Rick held the truck door for Catherine, then went around to get in his side. Where before he’d appreciated the truck for its heavy-duty springs, powerful motor, and large hauling capacity, all he saw now were the dents and scratches.

By the time he was backing out of the driveway he wasn’t sure whether he was more upset with himself for caring how the truck looked or for caring what Catherine thought about it.

The traffic on Douglas Boulevard was worse than usual with boaters headed for Folsom Lake and an ambulance responding to an accident at one of the intersections in front of them. Rick cut off on Barton and then over to Olive Ranch. He pointed north on Barton as they turned. “That’s the way to my place.”

“How far?”

“Couple of miles. I’m off Laird.”

“I looked at some property up there a couple of years ago when I was thinking about moving,” Catherine said. “I had it in my head that I wanted to
be someplace where I could step outside and not see my neighbor looking back at me.”

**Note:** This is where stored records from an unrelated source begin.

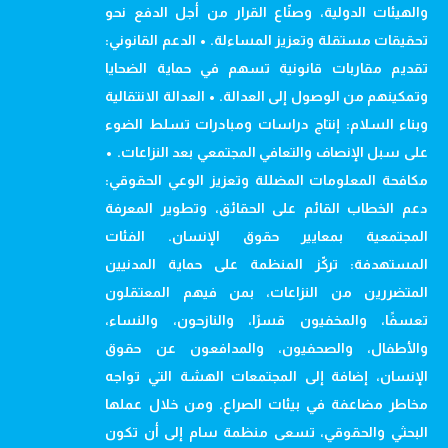
والهيئات الدولية، وصنّاع القرار من أجل الدفع نحو
تحقيقات مستقلة وتعزيز المساءلة. • الدعم القانوني:
تقديم مقاربات قانونية تسهم في حماية الضحايا
وتمكينهم من الوصول إلى العدالة. • العدالة الانتقالية
وبناء السلام: إنتاج دراسات ومبادرات تسلط الضوء
على سبل الإنصاف والتعافي المجتمعي بعد النزاعات. •
مكافحة المعلومات المضللة وتعزيز الوعي الحقوقي:
دعم الخطاب القائم على الحقائق، وتطوير المعرفة
المجتمعية بمعايير حقوق الإنسان. الفئات
المستهدفة: تركّز المنظمة على حماية المدنيين
المتضررين من النزاعات، بمن فيهم المعتقلون
تعسفًا، والمخفيون قسرًا، والنازحون، والنساء،
والأطفال، والصحفيون، والمدافعون عن حقوق
الإنسان، إضافة إلى المجتمعات الهشة التي تواجه
مخاطر مضاعفة في بيئات الصراع. ومن خلال عملها
البحثي والحقوقي، تسعى منظمة سام إلى أن تكون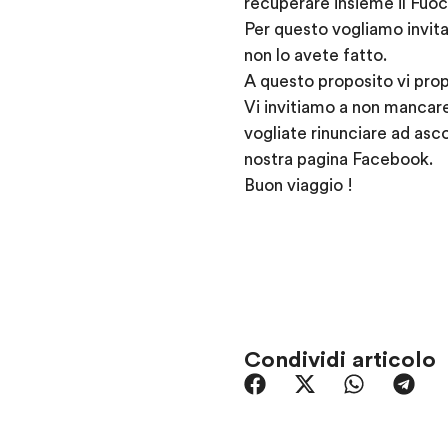
recuperare insieme il Fuoc
Per questo vogliamo invitar
non lo avete fatto.
A questo proposito vi prop
Vi invitiamo a non mancar
vogliate rinunciare ad asco
nostra pagina Facebook.
Buon viaggio !
Condividi articolo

“With me it’s cars. I wanted to get away from the sound of them.”

“And did you?”

“For a while. But I knew it wouldn’t last. Auburn’s creeping down the hill and Roseville’s creeping up. I’m right in the middle with large tracts of undeveloped land on all four sides. They just subdivided some high-dollar lots down the road, so it won’t be long before we hear the sounds of building instead of birds.”